One year after being denied a title by a Kris Jenkins buzzer-beater, the North Carolina Tar Heels are your 2017 national champions.
Heck, Jenkins was even there behind the bench to cheer them to victory in a season-ending game with almost as many fouls called (44) as made field goals (46).
"They kind of won ugly throughout this tournament, but they did what they had to do, showing mental toughness in these games," said Grant Hill during Monday night's telecast on CBS.
As a result, North Carolina is obviously the biggest winner of the 2017 NCAA tournament, but it isn't the only one. In fact, there were a ton of winners and losers over the course of the past 67 games, and we've highlighted the biggest ones here.
From individual players to teams, seed lines, officials and grumpy news reporters, we hit on a little bit of everything from the past three weeks to help you relive the tournament.
Without any further ado, how about a little bit of love for a couple of guys from No. 16 seeds?
Winner: Junior Robinson and Chima Moneke
Without fail, people complain about the First Four every year. Either they argue the games don't matter—that the tournament actually begins Thursday instead of Tuesday—or that it's not fair to force four teams to play their way into the round of 64 after already earning their auto bid into the tournament.
Let's be real, though: Without the First Four, no one would have heard of Junior Robinson or Chima Moneke.
The former was the 5'5" star of Mount St. Mary's who scored a game-high 23 points in our opening dose of the 2017 NCAA tournament. The shortest player in Division I basketball this season, Robinson was larger than life in a one-point win over New Orleans.
The latter was the 6'6" double-double machine from UC Davis who captured our hearts as a man from Nigeria who has not seen his parents since 2009. In the First Four win over NC Central, Moneke led all players in both points and rebounds, finishing with 18 and 12, respectively.
Had those guys gone straight into their blowout losses to Kansas and Villanova, not a word would have been said about them. Case in point: Unless you're a North Carolina or Texas Southern fan, you probably didn't watch a single second of that game and didn't get to know anyone from that Tigers team.

# Goal A:
Copy the classification rows below word for word.

# Data for processing:
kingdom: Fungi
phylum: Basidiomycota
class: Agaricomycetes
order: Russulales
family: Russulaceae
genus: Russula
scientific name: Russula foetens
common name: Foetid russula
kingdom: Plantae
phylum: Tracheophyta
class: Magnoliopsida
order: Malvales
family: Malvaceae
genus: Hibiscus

# Goal B:
List every person mentioned by name in the article on the 2017 NCAA tournament.

# Task result A:
kingdom: Fungi
phylum: Basidiomycota
class: Agaricomycetes
order: Russulales
family: Russulaceae
genus: Russula
scientific name: Russula foetens
common name: Foetid russula
kingdom: Plantae
phylum: Tracheophyta
class: Magnoliopsida
order: Malvales
family: Malvaceae
genus: Hibiscus

# Task result B:
Kris Jenkins, Grant Hill, Junior Robinson, Chima Moneke